• Written By:
    Cataract/Anterior Segment, Glaucoma

    This retrospective study compared the 5-year outcomes of trabeculectomy performed either before or after cataract surgery.

    Study design

    Researchers included 194 patients who underwent trabeculectomy alone (n=85 eyes), trabeculectomy followed by cataract surgery within 2 years (n=60 eyes) or trabeculectomy on pseudophakic eyes (n=49 eyes).

    The primary outcome was IOP at 5 years after trabeculectomy. The secondary outcome was change in visual acuity. Failure was defined as IOP greater than 18 mm Hg, an IOP reduction of less than 20% or need for further glaucoma surgery, including surgical revision for hypotony; bleb needling was considered a normal part of the post-operative course.
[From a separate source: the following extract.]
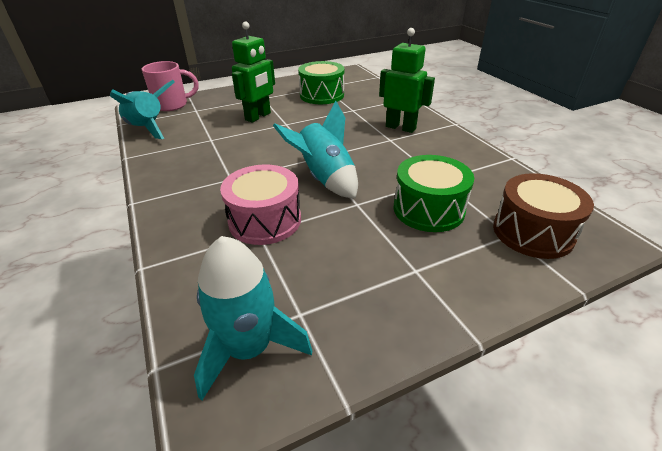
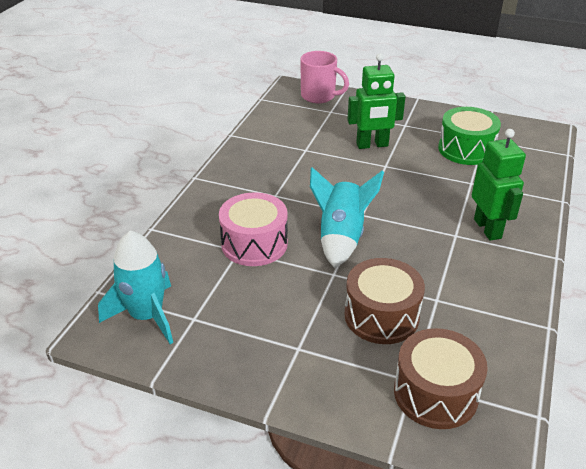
camera: 45 degrees right, 0 degrees up
(147, 129) = (273, 114): turquoise rocket -> none
(428, 209) = (381, 316): green drum -> brown drum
    Intraocular pressure was not statistically different between groups at 5 years. Success rates were nearly identical between the 3 groups, both at yearly intervals and the conclusion of the 5-year study. The proportion of patients starting IOP-lowering medication after surgery and the number of medications were also similar among cohorts.

    Secondary outcomes showed that nearly 80% of patients retained or improved vision after trabeculectomy; this was higher among patients who received cataract surgery. Overall, vision was best in patients who received cataract surgery within 2 years, followed by those who underwent trabeculectomy alone; pseudophakic eyes that underwent trabeculectomy had the worst vision.


    This study was limited by its retrospective design. As a result, there was little information on other factors such as ethnicity that may have affected failure.

    Clinical significance

    Within the glaucoma community, there continues to be debate as to when cataract surgery should be done in relation to trabeculectomies. Since this retrospective study found no significant difference between the order of the surgery, it would be very beneficial to have a prospective randomized study to evaluate the question more fully.